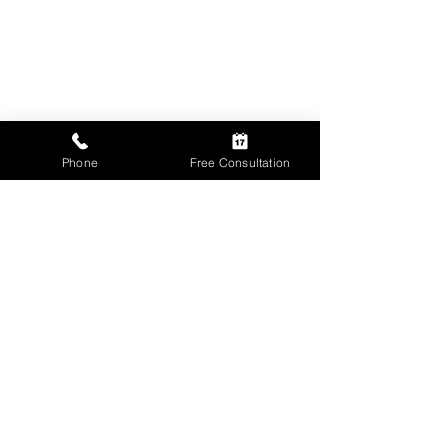
Phone
Free Consultation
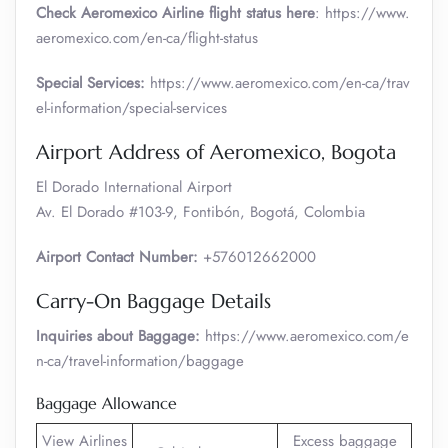
Check Aeromexico Airline flight status here
: https://www.
aeromexico.com/en-ca/flight-status
Special Services:
https://www.aeromexico.com/en-ca/trav
el-information/special-services
Airport Address of Aeromexico, Bogota
El Dorado International Airport
Av. El Dorado #103-9, Fontibón, Bogotá, Colombia
Airport Contact Number:
+576012662000
Carry-On Baggage Details
Inquiries about Baggage:
https://www.aeromexico.com/e
n-ca/travel-information/baggage
Baggage Allowance
View Airlines
Excess baggage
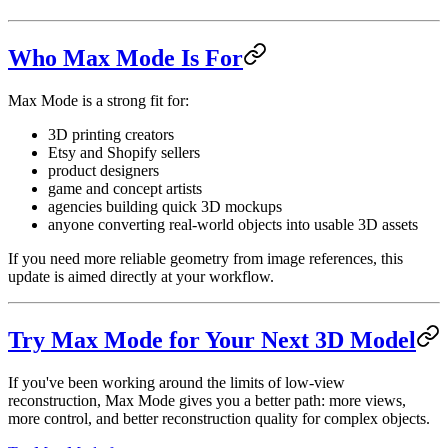
Who Max Mode Is For
Max Mode is a strong fit for:
3D printing creators
Etsy and Shopify sellers
product designers
game and concept artists
agencies building quick 3D mockups
anyone converting real-world objects into usable 3D assets
If you need more reliable geometry from image references, this
update is aimed directly at your workflow.
Try Max Mode for Your Next 3D Model
If you've been working around the limits of low-view
reconstruction, Max Mode gives you a better path: more views,
more control, and better reconstruction quality for complex objects.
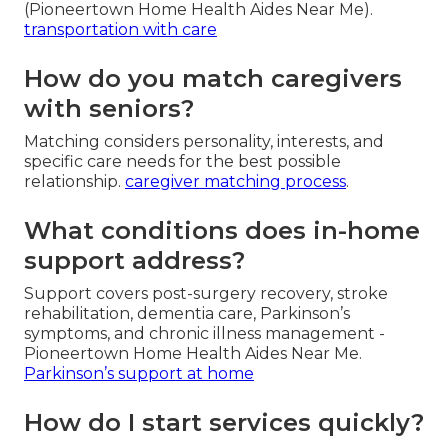
(Pioneertown Home Health Aides Near Me).
transportation with care
How do you match caregivers
with seniors?
Matching considers personality, interests, and
specific care needs for the best possible
relationship.
caregiver matching process
.
What conditions does in-home
support address?
Support covers post-surgery recovery, stroke
rehabilitation, dementia care, Parkinson’s
symptoms, and chronic illness management -
Pioneertown Home Health Aides Near Me.
Parkinson’s support at home
How do I start services quickly?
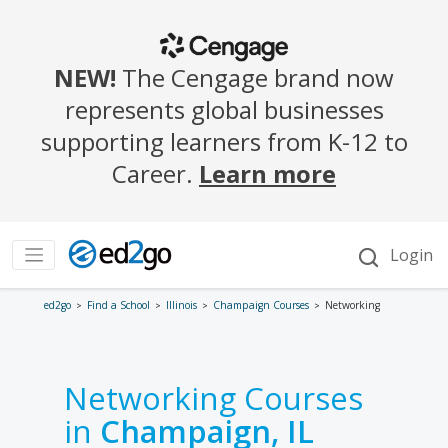
ed2go
Find a School
Illinois
Champaign Courses
Networking
Networking Courses
in
Champaign, IL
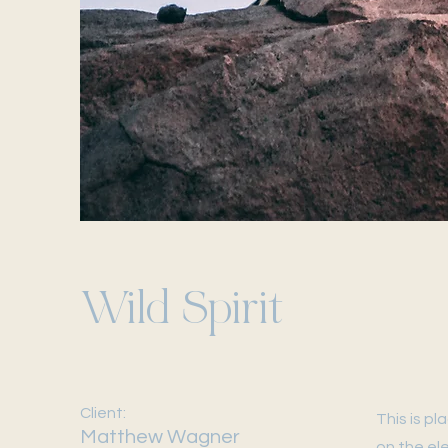
Wild Spirit
Client:
This is p
Matthew Wagner
on the el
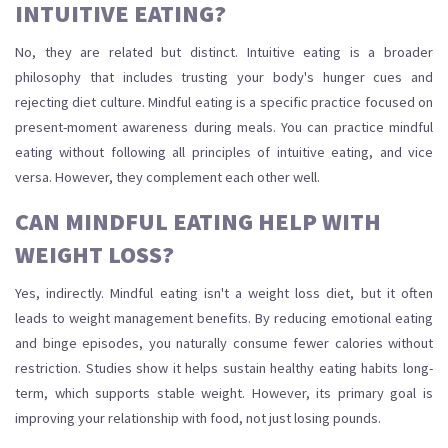
INTUITIVE EATING?
No, they are related but distinct. Intuitive eating is a broader
philosophy that includes trusting your body's hunger cues and
rejecting diet culture. Mindful eating is a specific practice focused on
present-moment awareness during meals. You can practice mindful
eating without following all principles of intuitive eating, and vice
versa. However, they complement each other well.
CAN MINDFUL EATING HELP WITH
WEIGHT LOSS?
Yes, indirectly. Mindful eating isn't a weight loss diet, but it often
leads to weight management benefits. By reducing emotional eating
and binge episodes, you naturally consume fewer calories without
restriction. Studies show it helps sustain healthy eating habits long-
term, which supports stable weight. However, its primary goal is
improving your relationship with food, not just losing pounds.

** Work item **
When a line in the listing above holds the word "Airport", copy it.

** Solution to the problem **
Airport Address of Aeromexico, Bogota
El Dorado International Airport
Airport Contact Number:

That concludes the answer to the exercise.